Nouveau coup dur pour l'industrie pétrochimique de Montréal-Est. Après la fermeture de Pétromont il y a un an, l'usine de polymère PTT Poly Canada, ouverte depuis 2004 à peine, cesse elle aussi ses activités.

Cet arrêt de production entraînera la perte de 66 emplois et une radiation de plus de 100 millions de dollars dans les livres de la Société générale de financement du Québec, qui détient 49% du capital. La SGF a déjà perdu entre 100 et 125 millions dans la mésaventure de Pétromont l'an dernier.

 

La SGF pourrait aussi subir d'autres contrecoups indirects de cette fermeture. Car pour fabriquer ses polymères, PTT achetait des matières premières chez Interquisa Canada et Chimie ParaChem, deux coentreprises de Montréal-Est détenues à 49%... par la SGF.

«On s'attend effectivement à une perte du volume des ventes», a reconnu Marie-Claude Lemieux, porte-parole de la société d'État.

Selon la SGF, Interquisa devrait trouver assez facilement d'autres clients en Amérique du Nord pour sa production. Mais les perspectives sont plus sombres chez ParaChem. «On pourrait s'attendre à une perte de contrats dans les activités de maintenance ou autre chose, a dit Mme Lemieux. Il est trop tôt pour aller dans le détail, mais c'est sûr que ça va avoir un impact.»

PTT Poly Canada représentait «le dernier maillon» de la grappe industrielle des polymères mise en place à Montréal-Est au cours des dernières années, a expliqué la porte-parole. L'usine fabriquait des granules de polytriméthylène téréphtalate (le PTT), un polymère révolutionnaire utilisé pour confectionner des tapis et des tissus.

Or, le produit n'a jamais séduit en masse les clients. L'usine a toujours été déficitaire depuis sa mise en activité. Tous les ans, la SGF et Shell Chemicals Canada (qui détient 51% de la coentreprise) ont dû injecter des fonds pour maintenir PTT à flot.

La SGF sera forcée de radier plusieurs millions de dollars - soit les sommes injectées année après année - en plus de son investissement initial d'environ 100 millions. L'organisme refuse toutefois de divulguer l'ampleur exacte des pertes, en raison d'un accord de confidentialité signé avec Shell.

«Nos avocats nous ont dit qu'on ne pouvait pas, a dit Marie-Claude Lemieux. Ce sera ensuite au vérificateur général de voir ce qu'on divulguera ou pas dans nos résultats annuels.»

Une erreur?

PTT employait au départ une centaine de travailleurs, mais leur nombre a baissé au fil des ans en raison de la faible demande pour le produit. L'usine a d'ailleurs cessé sa production à plusieurs reprises entre les cycles de production. Elle est arrêtée depuis octobre dernier.

Les difficultés du secteur pétrochimique montréalais - excluant les raffineries - s'expliquent par une foule de facteurs et sont «exacerbées par la crise», a tenu à souligner Mme Lemieux. Les usines comme Pétromont et PTT sont loin des marchés qu'elles desservent et les matières premières sont chères, ce qui rend la production très coûteuse, a-t-elle affirmé.

De là à dire que la SGF a fait une erreur en investissant autant d'argent dans ce secteur, il y a un pas que la porte-parole refuse de franchir.
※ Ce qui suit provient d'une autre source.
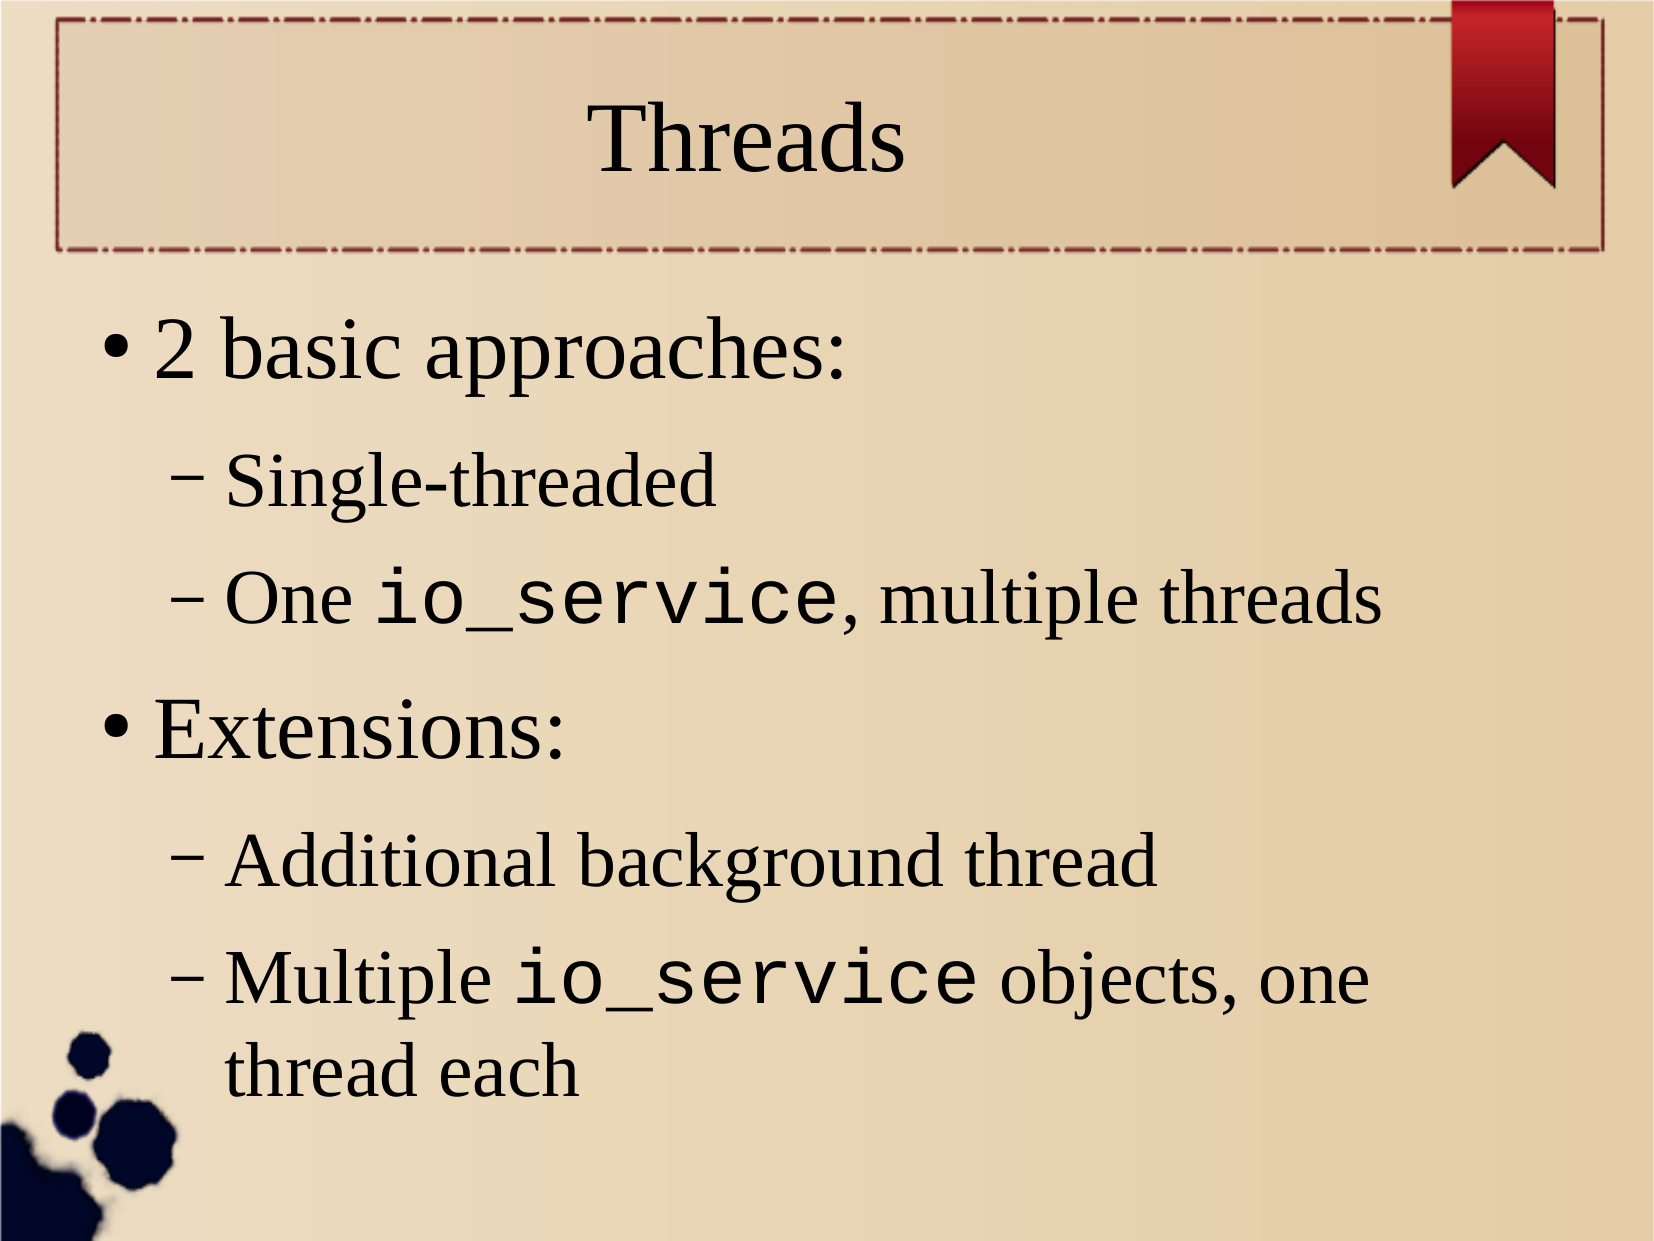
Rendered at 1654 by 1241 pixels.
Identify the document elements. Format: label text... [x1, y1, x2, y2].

«Les marchés ont changé, le marché asiatique notamment, a dit Mme Lemieux. Et ce qu'il faut comprendre, c'est qu'on a investi en coentreprise avec des experts du secteur: Dow Chemical pour Pétromont, Shell pour PTT. Ces compagnies-là ne sont pas plus intéressées que nous à perdre de l'argent. Les plans d'affaires, à l'époque, se tenaient, mais ce sont des industries changeantes.»

La SGF demeurera partenaire dans ses trois autres coentreprises pétrochimiques de l'est de Montréal: Chimie ParaChem (avec Petro-Canada), Interquisa Canada et Petresa Canada (avec l'espagnole Cepsa).

À Montréal-Est, le directeur général de la Ville, Louis Lemay, s'est dit surpris de la fermeture de PTT, hier. Il craint maintenant des impacts négatifs chez les fournisseurs ParaChem et Interquisa. «Je ne sais pas si ça va avoir des effets en chaîne. C'est une inquiétude qu'on a.»

L'usine ultramoderne de PTT, qui a coûté près de 200 millions, sera détruite si aucun acheteur n'est trouvé, a confirmé le directeur des installations, Giovanni Iadeluca, pendant un entretien.

Pierre Shedleur, président-directeur général de la SGF, n'a pas voulu accorder d'entrevue à La Presse Affaires hier, laissant à sa porte-parole la responsabilité de répondre aux questions des médias.